Extracted page text data
• • • • • • •
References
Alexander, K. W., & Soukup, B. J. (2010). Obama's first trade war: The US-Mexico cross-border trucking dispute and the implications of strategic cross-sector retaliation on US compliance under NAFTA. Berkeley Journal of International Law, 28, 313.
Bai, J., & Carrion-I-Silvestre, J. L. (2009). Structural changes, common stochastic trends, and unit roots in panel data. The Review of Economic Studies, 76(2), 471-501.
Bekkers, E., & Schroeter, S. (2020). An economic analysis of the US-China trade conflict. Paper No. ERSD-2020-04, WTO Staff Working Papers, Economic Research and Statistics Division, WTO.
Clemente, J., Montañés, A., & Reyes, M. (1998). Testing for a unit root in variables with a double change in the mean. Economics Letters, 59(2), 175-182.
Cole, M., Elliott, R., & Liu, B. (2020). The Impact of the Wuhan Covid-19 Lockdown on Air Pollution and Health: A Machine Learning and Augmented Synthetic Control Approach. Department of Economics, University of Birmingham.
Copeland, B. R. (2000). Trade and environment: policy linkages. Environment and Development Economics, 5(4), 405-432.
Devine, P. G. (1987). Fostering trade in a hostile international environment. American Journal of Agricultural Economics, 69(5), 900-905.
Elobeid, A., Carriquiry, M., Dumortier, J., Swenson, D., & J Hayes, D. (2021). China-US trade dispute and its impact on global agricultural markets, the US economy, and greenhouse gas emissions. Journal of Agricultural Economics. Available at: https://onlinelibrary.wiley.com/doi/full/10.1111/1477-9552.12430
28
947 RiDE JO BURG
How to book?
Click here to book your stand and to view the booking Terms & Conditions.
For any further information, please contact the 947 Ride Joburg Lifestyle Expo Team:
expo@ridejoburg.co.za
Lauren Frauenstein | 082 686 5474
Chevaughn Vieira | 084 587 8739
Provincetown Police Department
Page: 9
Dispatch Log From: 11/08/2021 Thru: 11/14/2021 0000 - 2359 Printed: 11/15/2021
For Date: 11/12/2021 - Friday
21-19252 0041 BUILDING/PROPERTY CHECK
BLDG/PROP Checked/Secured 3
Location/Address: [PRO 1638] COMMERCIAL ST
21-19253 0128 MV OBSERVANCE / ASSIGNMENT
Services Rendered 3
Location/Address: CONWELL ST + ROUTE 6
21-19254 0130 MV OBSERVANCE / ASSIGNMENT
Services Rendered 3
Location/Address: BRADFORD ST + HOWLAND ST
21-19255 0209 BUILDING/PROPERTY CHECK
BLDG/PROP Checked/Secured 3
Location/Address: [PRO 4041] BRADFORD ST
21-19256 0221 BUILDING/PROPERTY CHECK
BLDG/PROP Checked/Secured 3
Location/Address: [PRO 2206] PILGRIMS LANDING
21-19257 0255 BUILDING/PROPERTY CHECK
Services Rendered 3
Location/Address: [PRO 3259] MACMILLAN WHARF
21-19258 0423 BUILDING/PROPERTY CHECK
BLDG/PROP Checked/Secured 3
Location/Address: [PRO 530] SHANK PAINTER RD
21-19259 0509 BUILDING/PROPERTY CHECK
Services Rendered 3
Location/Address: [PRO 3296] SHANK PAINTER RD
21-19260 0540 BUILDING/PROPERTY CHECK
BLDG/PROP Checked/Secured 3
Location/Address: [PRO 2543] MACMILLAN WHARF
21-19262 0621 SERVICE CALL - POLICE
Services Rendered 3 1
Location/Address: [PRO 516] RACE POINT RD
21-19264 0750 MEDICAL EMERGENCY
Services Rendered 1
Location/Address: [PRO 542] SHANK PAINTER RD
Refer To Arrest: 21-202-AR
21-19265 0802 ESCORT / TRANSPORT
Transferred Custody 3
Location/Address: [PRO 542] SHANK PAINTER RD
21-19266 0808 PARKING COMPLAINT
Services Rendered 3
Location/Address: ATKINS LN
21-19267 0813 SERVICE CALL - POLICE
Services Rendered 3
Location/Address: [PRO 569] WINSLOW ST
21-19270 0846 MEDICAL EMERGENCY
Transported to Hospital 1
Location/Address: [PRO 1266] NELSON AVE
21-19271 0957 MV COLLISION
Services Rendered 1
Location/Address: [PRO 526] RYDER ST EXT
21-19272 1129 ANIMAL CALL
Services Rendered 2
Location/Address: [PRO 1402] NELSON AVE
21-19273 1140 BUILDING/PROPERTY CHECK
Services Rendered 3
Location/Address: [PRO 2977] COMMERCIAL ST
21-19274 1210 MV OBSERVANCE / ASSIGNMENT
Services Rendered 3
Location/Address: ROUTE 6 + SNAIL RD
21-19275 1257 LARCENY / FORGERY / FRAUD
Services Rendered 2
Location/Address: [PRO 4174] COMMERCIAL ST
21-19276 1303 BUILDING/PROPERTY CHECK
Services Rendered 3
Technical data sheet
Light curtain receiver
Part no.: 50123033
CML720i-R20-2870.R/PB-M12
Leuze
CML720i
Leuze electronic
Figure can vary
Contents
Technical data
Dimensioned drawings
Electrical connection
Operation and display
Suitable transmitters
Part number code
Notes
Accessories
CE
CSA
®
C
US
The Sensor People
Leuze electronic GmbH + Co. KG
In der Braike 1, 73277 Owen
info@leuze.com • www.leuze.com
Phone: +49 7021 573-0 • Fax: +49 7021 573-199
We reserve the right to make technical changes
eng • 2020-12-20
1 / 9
• • • • • • •
» Try it
Transcribe the records above exactly, beginning at the line that contains "Location/Address: [PRO 2206] PILGRIMS LANDING" and ending with the line that contains "Location/Address: [PRO 2543] MACMILLAN WHARF", both included, and nothing else.

» Exercise solution
Location/Address: [PRO 2206] PILGRIMS LANDING
21-19257 0255 BUILDING/PROPERTY CHECK
Services Rendered 3
Location/Address: [PRO 3259] MACMILLAN WHARF
21-19258 0423 BUILDING/PROPERTY CHECK
BLDG/PROP Checked/Secured 3
Location/Address: [PRO 530] SHANK PAINTER RD
21-19259 0509 BUILDING/PROPERTY CHECK
Services Rendered 3
Location/Address: [PRO 3296] SHANK PAINTER RD
21-19260 0540 BUILDING/PROPERTY CHECK
BLDG/PROP Checked/Secured 3
Location/Address: [PRO 2543] MACMILLAN WHARF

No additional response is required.